Les intervenants s’étaient donné l’objectif de rendre le célèbre auteur « plus approchable » pour la jeunesse et de « relier sa pensée avec les défis que nous rencontrons aujourd’hui », notamment sur « cette question identitaire qui nous met en tension très facilement aux Antilles », explique Steve Gadet à l’issue de la rencontre. « On a réussi peut-être partiellement », veut croire le maître de conférences en études anglophones à l’université des Antilles.« Frantz Fanon mériterait d’être davantage enseigné dans les écoles martiniquaises », exhorte Michelle Monrose, élue de la CTM et présidente de la commission chargée des affaires culturelles.
« Les Mains parallèles », œuvre méconnue
Plus inattendue parmi les nombreux événements au programme des commémorations : une série de représentations de la pièce Les Mains parallèles, œuvre théâtrale méconnue, écrite en 1949 par le futur psychiatre alors étudiant à Lyon. Dans cette œuvre surréaliste, le spectateur est transporté sur une île grecque imaginaire plongée dans les ténèbres. « Ce qu’on entend dans cette pièce de théâtre, c’est la vibration d’Aimé Césaire », commente Aimé Charles-Nicolas, professeur émérite de psychiatrie à l’université des Antilles et président de l’association First Caraïbes, organisatrice de ce spectacle et de nombreux autres événements commémoratifs.
Un samedi de mai, un colloque scientifique, en présence d’une dizaine d’intellectuels français et étrangers invités par First Caraïbes, avait attiré plusieurs centaines de personnes dans un hôtel de Sainte-Luce. « Il n’y a eu aucune célébration officielle institutionnelle du centenaire de Frantz Fanon en Hexagone », déplorait la députée parisienne Danielle Obono (La France insoumise) après son intervention. Même si Fanon, un biopic réalisé par Jean-Claude Barny, est sorti dans les salles de la métropole en avril.

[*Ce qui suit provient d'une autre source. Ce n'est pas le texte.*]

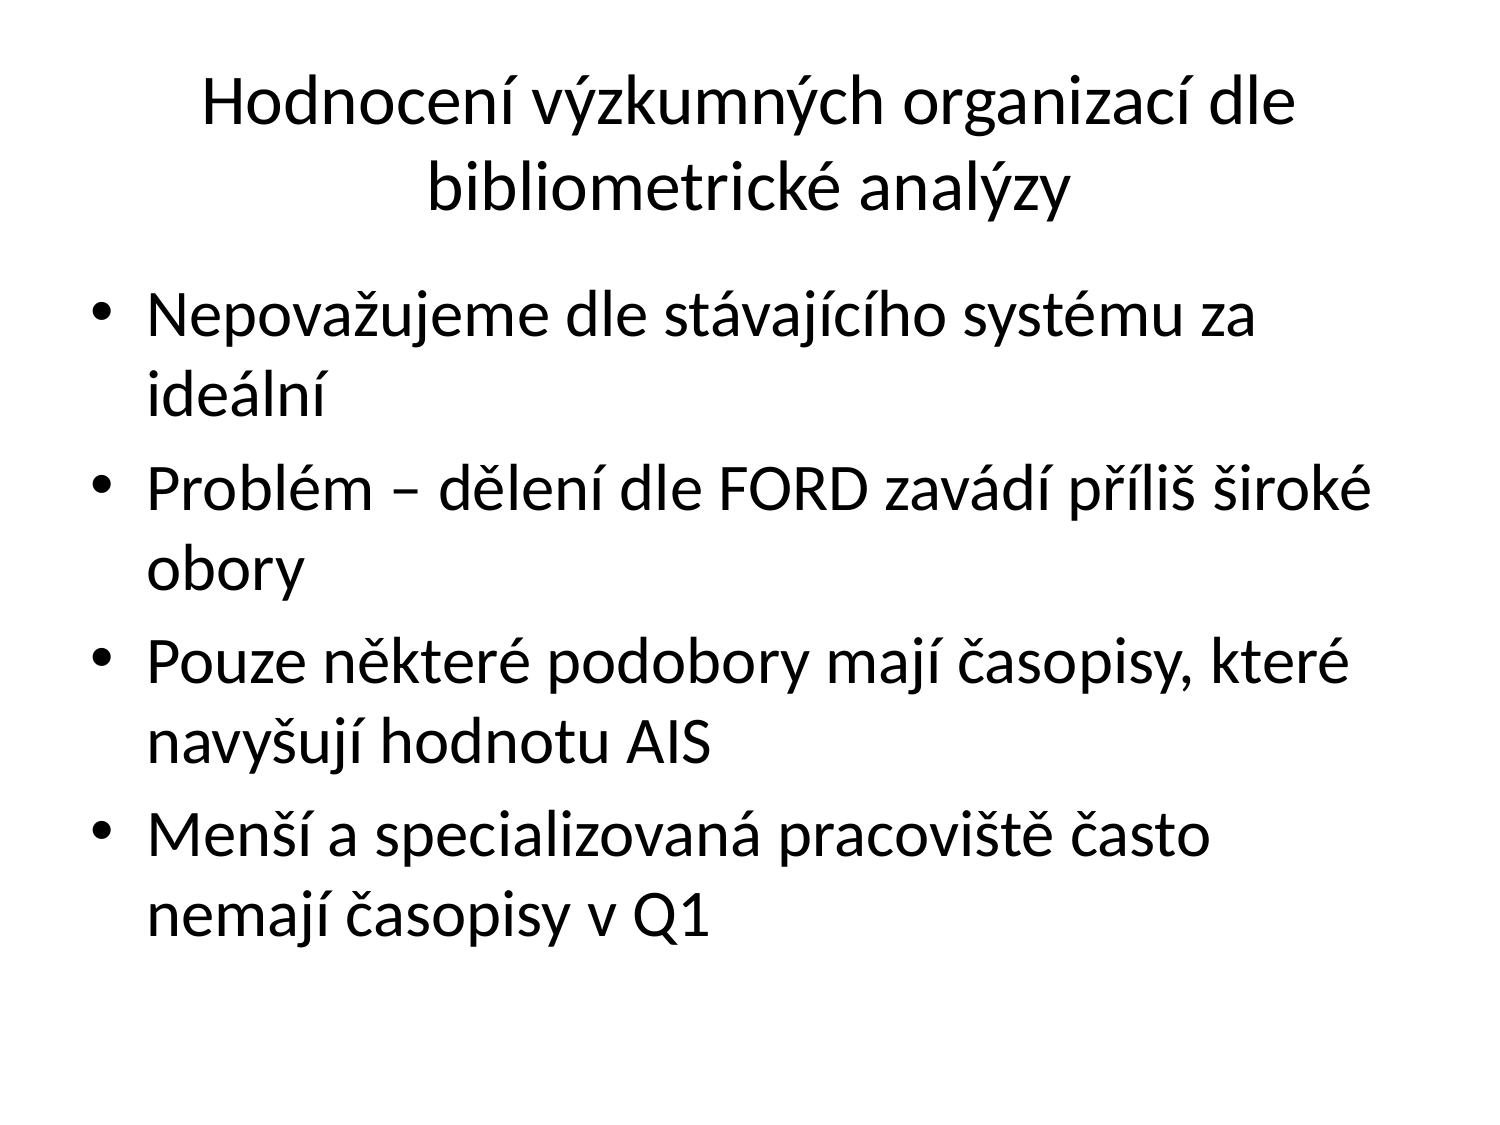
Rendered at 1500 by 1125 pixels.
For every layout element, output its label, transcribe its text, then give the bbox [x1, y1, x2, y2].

Toujours « trop peu connu » sur son île natale, l’écrivain martiniquais « est étudié dans des universités nord- et sud-américaines, africaines et européennes comme l’un des plus grands penseurs du XXe siècle », se félicite Michelle Monrose. A l’ère « du complotisme, de la désinformation parfois orchestrée aux plus hauts niveaux des États »,l’exigence de Fanon « à toujours entretenir une pensée critique pour se forger sa propre opinion est d’une actualité brûlante », assure l’élue.